Capital equipment companies invest millions of dollars developing new products to improve profitability and market position. However, even when you execute the development program flawlessly, it can fall apart at product launch.
New product launches are high-risk events that can hurt profitability, market position, and reputation when things go wrong. Here are five of the most common product launch failures and how to avoid them.
Money Left on the Table
Pricing a product wrong or over configuring it will erode profit margins. Make sure you base that pricing on value and keep base configurations to the minimum market expectation. Price extended capabilities and features separately.
Make sure that you’ve equipped your sales force to articulate your value proposition and that they buy into it. A vigorous, well-articulated, value-based pricing defense will make them better negotiators.

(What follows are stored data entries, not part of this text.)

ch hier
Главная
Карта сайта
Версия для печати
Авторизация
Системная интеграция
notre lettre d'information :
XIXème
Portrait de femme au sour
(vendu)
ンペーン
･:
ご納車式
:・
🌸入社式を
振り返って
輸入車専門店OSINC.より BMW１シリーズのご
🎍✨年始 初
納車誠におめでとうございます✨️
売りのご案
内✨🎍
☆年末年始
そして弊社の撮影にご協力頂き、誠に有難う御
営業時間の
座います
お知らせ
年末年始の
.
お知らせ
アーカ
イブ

High Support Costs and Unhappy Early Adopters
When a product goes to market and doesn’t perform as expected right out of the box, two bad things happen; your support costs skyrocket, and your early customers come down with a case of buyers’ remorse. This combination can stall a product launch.

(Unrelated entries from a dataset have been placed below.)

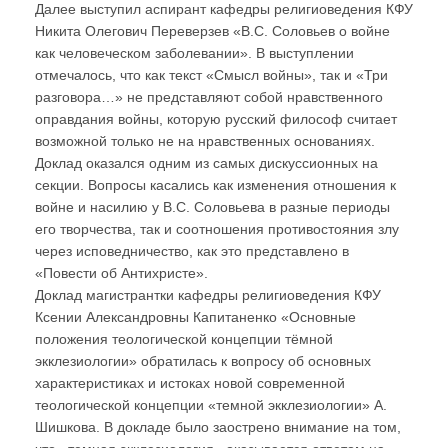
Далее выступил аспирант кафедры религиоведения КФУ
Никита Олегович Переверзев «В.С. Соловьев о войне
как человеческом заболевании». В выступлении
отмечалось, что как текст «Смысл войны», так и «Три
разговора…» не представляют собой нравственного
оправдания войны, которую русский философ считает
возможной только не на нравственных основаниях.
Доклад оказался одним из самых дискуссионных на
секции. Вопросы касались как изменения отношения к
войне и насилию у В.С. Соловьева в разные периоды
его творчества, так и соотношения противостояния злу
через исповедничество, как это представлено в
«Повести об Антихристе».
Доклад магистрантки кафедры религиоведения КФУ
Ксении Александровны Капитаненко «Основные
положения теологической концепции тёмной
экклезиологии» обратилась к вопросу об основных
характеристиках и истоках новой современной
теологической концепции «темной экклезиологии» А.
Шишкова. В докладе было заострено внимание на том,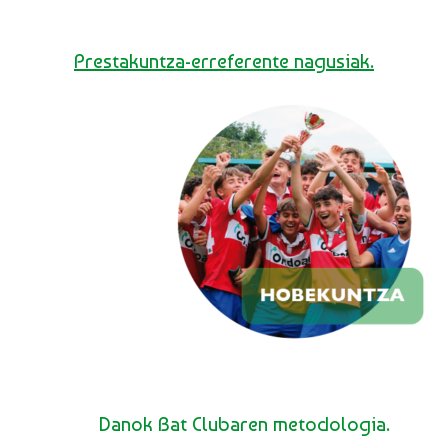
Prestakuntza-erreferente nagusiak.
Danok Bat Clubaren metodologia.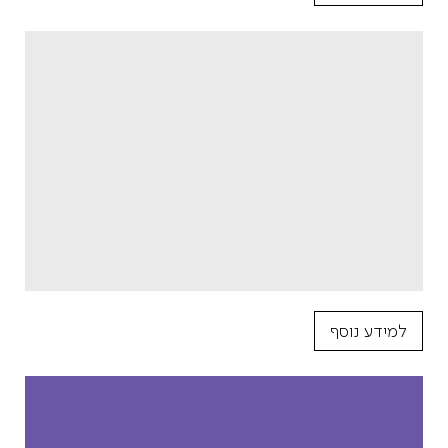
למידע נוסף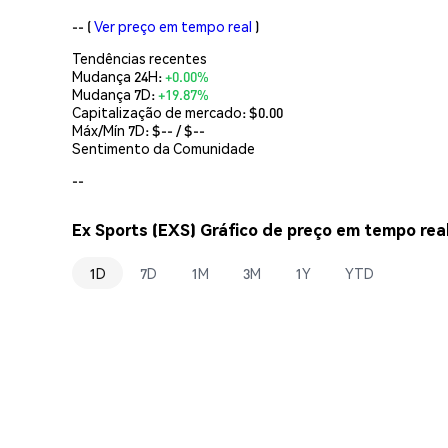
--
(
Ver preço em tempo real
)
Tendências recentes
Mudança 24H:
+0.00%
Mudança 7D:
+19.87%
Capitalização de mercado:
$0.00
Máx/Mín 7D: $
--
/ $
--
Sentimento da Comunidade
--
Ex Sports (EXS) Gráfico de preço em tempo rea
1D
7D
1M
3M
1Y
YTD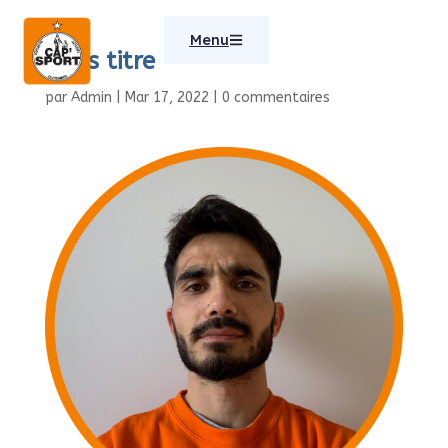
Menu
Sans titre
par
Admin
|
Mar 17, 2022
|
0 commentaires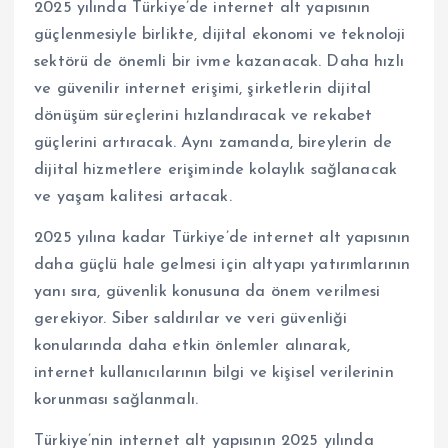
2025 yılında Türkiye’de internet alt yapısının
güçlenmesiyle birlikte, dijital ekonomi ve teknoloji
sektörü de önemli bir ivme kazanacak. Daha hızlı
ve güvenilir internet erişimi, şirketlerin dijital
dönüşüm süreçlerini hızlandıracak ve rekabet
güçlerini artıracak. Aynı zamanda, bireylerin de
dijital hizmetlere erişiminde kolaylık sağlanacak
ve yaşam kalitesi artacak.
2025 yılına kadar Türkiye’de internet alt yapısının
daha güçlü hale gelmesi için altyapı yatırımlarının
yanı sıra, güvenlik konusuna da önem verilmesi
gerekiyor. Siber saldırılar ve veri güvenliği
konularında daha etkin önlemler alınarak,
internet kullanıcılarının bilgi ve kişisel verilerinin
korunması sağlanmalı.
Türkiye’nin internet alt yapısının 2025 yılında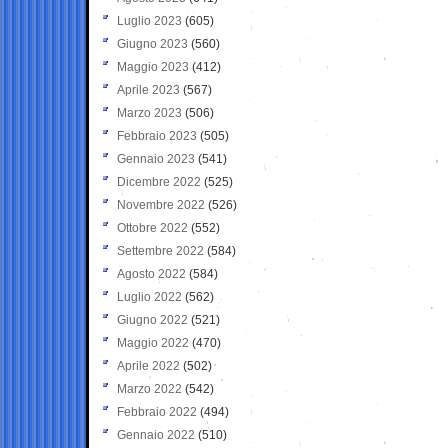
Luglio 2023
(605)
Giugno 2023
(560)
Maggio 2023
(412)
Aprile 2023
(567)
Marzo 2023
(506)
Febbraio 2023
(505)
Gennaio 2023
(541)
Dicembre 2022
(525)
Novembre 2022
(526)
Ottobre 2022
(552)
Settembre 2022
(584)
Agosto 2022
(584)
Luglio 2022
(562)
Giugno 2022
(521)
Maggio 2022
(470)
Aprile 2022
(502)
Marzo 2022
(542)
Febbraio 2022
(494)
Gennaio 2022
(510)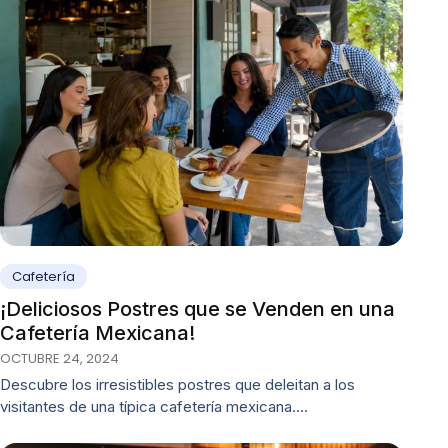
Cafetería
¡Deliciosos Postres que se Venden en una
Cafetería Mexicana!
OCTUBRE 24, 2024
Descubre los irresistibles postres que deleitan a los
visitantes de una típica cafetería mexicana.…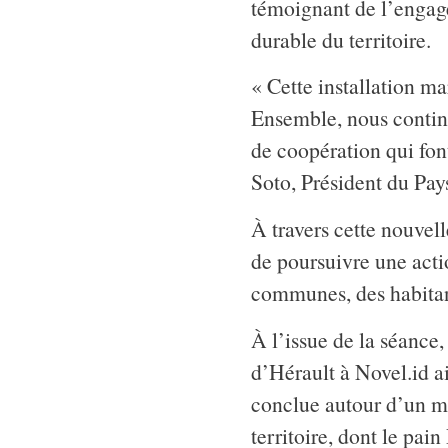
témoignant de l’engag
durable du territoire.
« Cette installation m
Ensemble, nous continu
de coopération qui fon
Soto, Président du Pay
À travers cette nouvel
de poursuivre une actio
communes, des habitant
À l’issue de la séance
d’Hérault à Novel.id a
conclue autour d’un m
territoire, dont le pain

Two failures in product introduction execution create this situation. The first is failing to adequately test the new product in the same manner as your customer will use it at your factory. As a result, you discover early product defects at your customers’ sites where they cost you more to fix and disrupt your customers’ business.

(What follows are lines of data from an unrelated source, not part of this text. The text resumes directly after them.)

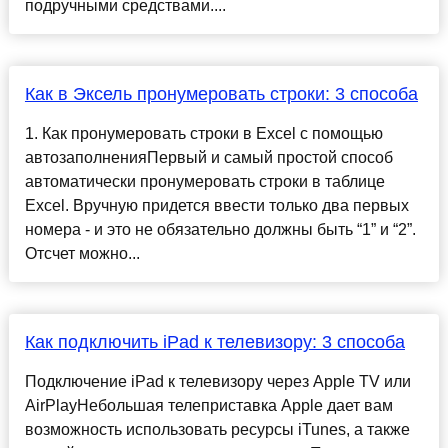
подручными средствами....
Как в Эксель пронумеровать строки: 3 способа
1. Как пронумеровать строки в Excel с помощью
автозаполненияПервый и самый простой способ
автоматически пронумеровать строки в таблице
Excel. Вручную придется ввести только два первых
номера - и это не обязательно должны быть “1” и “2”.
Отсчет можно...
Как подключить iPad к телевизору: 3 способа
Подключение iPad к телевизору через Apple TV или
AirPlayНебольшая телеприставка Apple дает вам
возможность использовать ресурсы iTunes, а также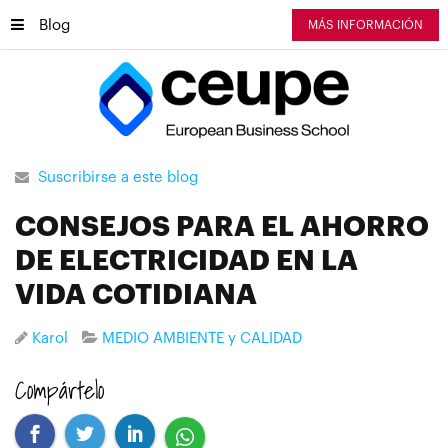
Blog
MÁS INFORMACIÓN
Suscribirse a este blog
CONSEJOS PARA EL AHORRO
DE ELECTRICIDAD EN LA
VIDA COTIDIANA
Karol
MEDIO AMBIENTE y CALIDAD
Compártelo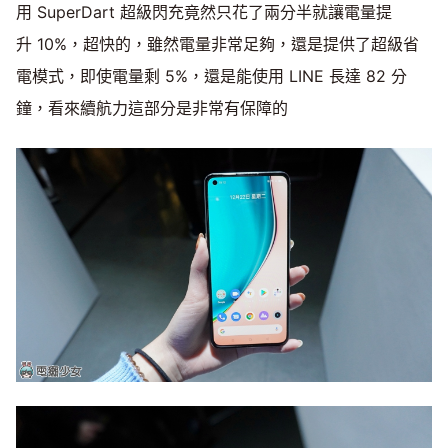
用 SuperDart 超級閃充竟然只花了兩分半就讓電量提
升 10%，超快的，雖然電量非常足夠，還是提供了超級省
電模式，即使電量剩 5%，還是能使用 LINE 長達 82 分
鐘，看來續航力這部分是非常有保障的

The second is setting selling specifications beyond the product’s capability. Consequently, warranty costs will soar while the whole organization scrambles to fix broken promises.
Don’t skimp on the testing phase of your development program. When the testing is complete, take the time to formally review test results vs. target specifications before you start making customer commitments.
When your customers stop buying your existing product in anticipation of the new product too early, you get a revenue chasm. To avoid this, carefully select the customers who are allowed a pre-announcement look at your new product.
In addition, it’s essential to create a plan with the sales team detailing how you will transition each customer to the new product.
Finally, during “voice of the customer exercises” leading up to the product launch, be vague enough about your new product plans to give yourself a cushion on release timelines.
Nobody wants a warehouse full of parts for the old product, but you’ll get one if you fail to plan for the product transition. Early in your launch planning, create a production plan that forecasts the new and old product shipment mix for the six months before and the twelve months after the launch date.
Nobody Wants to be First
In the case of capital equipment, customers are often wary of buying new systems before somebody else has vetted them. To avoid this, ensure that product validation testing reflects the real-world customer environment and includes the data in your selling materials.
Also, don’t let “beta” be just a code name for early production systems that aren’t quite ready. Use a formal beta process to mature the system with a handful of key customers. Get testimonials from these early adopters to help you calm nervous prospects.
Finally, keep a demonstration system maintained and operated by a well-trained staff in pristine condition. Nothing kills the customer’s view of a new system’s maturity faster than a failed demo.
When you take the steps necessary to avoid these five product launch failures, you’ll be on your way to a smooth production ramp, a better-prepared sales force, happier customers, and a faster time-to-profit.